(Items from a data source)
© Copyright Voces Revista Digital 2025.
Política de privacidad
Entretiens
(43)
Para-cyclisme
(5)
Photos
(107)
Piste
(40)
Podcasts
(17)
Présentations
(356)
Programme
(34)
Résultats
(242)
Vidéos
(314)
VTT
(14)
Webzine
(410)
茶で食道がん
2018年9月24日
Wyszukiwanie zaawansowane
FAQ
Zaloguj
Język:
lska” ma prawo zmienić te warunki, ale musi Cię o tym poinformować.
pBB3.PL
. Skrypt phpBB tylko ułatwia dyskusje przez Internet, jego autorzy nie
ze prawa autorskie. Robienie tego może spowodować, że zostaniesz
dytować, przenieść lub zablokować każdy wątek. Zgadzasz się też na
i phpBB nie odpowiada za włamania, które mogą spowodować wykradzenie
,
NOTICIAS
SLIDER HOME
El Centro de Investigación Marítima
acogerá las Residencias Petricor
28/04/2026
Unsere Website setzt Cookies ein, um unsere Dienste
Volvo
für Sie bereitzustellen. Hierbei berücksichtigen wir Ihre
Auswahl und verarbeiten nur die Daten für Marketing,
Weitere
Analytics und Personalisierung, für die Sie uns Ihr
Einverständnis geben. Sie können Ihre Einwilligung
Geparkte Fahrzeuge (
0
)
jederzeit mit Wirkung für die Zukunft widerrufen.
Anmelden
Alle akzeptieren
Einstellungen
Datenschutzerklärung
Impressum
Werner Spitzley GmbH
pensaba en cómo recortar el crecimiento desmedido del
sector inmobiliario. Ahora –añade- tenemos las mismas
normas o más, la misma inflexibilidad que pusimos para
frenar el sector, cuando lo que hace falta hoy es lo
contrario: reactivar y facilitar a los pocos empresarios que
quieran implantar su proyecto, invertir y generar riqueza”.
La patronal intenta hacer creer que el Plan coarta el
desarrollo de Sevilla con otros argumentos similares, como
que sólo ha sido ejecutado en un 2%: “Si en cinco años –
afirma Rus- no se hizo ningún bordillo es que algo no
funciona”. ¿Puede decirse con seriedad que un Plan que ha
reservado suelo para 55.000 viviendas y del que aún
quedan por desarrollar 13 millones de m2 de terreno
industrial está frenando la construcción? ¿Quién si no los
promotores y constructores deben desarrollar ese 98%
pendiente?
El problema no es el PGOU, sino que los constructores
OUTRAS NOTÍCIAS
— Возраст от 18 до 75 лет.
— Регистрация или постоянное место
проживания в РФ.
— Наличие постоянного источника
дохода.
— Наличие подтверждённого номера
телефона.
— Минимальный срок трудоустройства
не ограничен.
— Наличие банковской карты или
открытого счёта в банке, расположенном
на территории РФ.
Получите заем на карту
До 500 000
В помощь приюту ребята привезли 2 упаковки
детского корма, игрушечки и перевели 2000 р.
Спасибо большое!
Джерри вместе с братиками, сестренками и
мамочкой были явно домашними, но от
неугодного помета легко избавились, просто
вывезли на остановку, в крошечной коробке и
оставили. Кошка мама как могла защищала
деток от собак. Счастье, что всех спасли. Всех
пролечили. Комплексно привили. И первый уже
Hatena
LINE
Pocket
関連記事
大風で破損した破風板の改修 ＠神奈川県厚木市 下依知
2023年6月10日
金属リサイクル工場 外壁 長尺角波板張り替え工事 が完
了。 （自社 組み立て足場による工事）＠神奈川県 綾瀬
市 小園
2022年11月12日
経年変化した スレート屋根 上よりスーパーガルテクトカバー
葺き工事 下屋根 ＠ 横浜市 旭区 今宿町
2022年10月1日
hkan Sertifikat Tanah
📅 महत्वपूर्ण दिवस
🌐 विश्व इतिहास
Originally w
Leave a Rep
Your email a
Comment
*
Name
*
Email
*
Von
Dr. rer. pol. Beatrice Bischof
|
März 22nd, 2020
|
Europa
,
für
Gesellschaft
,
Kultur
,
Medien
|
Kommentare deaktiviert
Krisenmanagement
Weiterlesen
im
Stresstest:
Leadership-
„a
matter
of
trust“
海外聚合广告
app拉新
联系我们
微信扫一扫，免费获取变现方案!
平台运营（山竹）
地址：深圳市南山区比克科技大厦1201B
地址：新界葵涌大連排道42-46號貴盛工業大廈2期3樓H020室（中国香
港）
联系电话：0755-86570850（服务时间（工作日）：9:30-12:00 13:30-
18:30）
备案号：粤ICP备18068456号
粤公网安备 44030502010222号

WHAT YOU WILL DO. Extract the lines from the start of the records through the line containing "Werner Spitzley GmbH", including that line, and reproduce them word for word.

EXERCISE RESULT.
© Copyright Voces Revista Digital 2025.
Política de privacidad
Entretiens
(43)
Para-cyclisme
(5)
Photos
(107)
Piste
(40)
Podcasts
(17)
Présentations
(356)
Programme
(34)
Résultats
(242)
Vidéos
(314)
VTT
(14)
Webzine
(410)
茶で食道がん
2018年9月24日
Wyszukiwanie zaawansowane
FAQ
Zaloguj
Język:
lska” ma prawo zmienić te warunki, ale musi Cię o tym poinformować.
pBB3.PL
. Skrypt phpBB tylko ułatwia dyskusje przez Internet, jego autorzy nie
ze prawa autorskie. Robienie tego może spowodować, że zostaniesz
dytować, przenieść lub zablokować każdy wątek. Zgadzasz się też na
i phpBB nie odpowiada za włamania, które mogą spowodować wykradzenie
,
NOTICIAS
SLIDER HOME
El Centro de Investigación Marítima
acogerá las Residencias Petricor
28/04/2026
Unsere Website setzt Cookies ein, um unsere Dienste
Volvo
für Sie bereitzustellen. Hierbei berücksichtigen wir Ihre
Auswahl und verarbeiten nur die Daten für Marketing,
Weitere
Analytics und Personalisierung, für die Sie uns Ihr
Einverständnis geben. Sie können Ihre Einwilligung
Geparkte Fahrzeuge (
0
)
jederzeit mit Wirkung für die Zukunft widerrufen.
Anmelden
Alle akzeptieren
Einstellungen
Datenschutzerklärung
Impressum
Werner Spitzley GmbH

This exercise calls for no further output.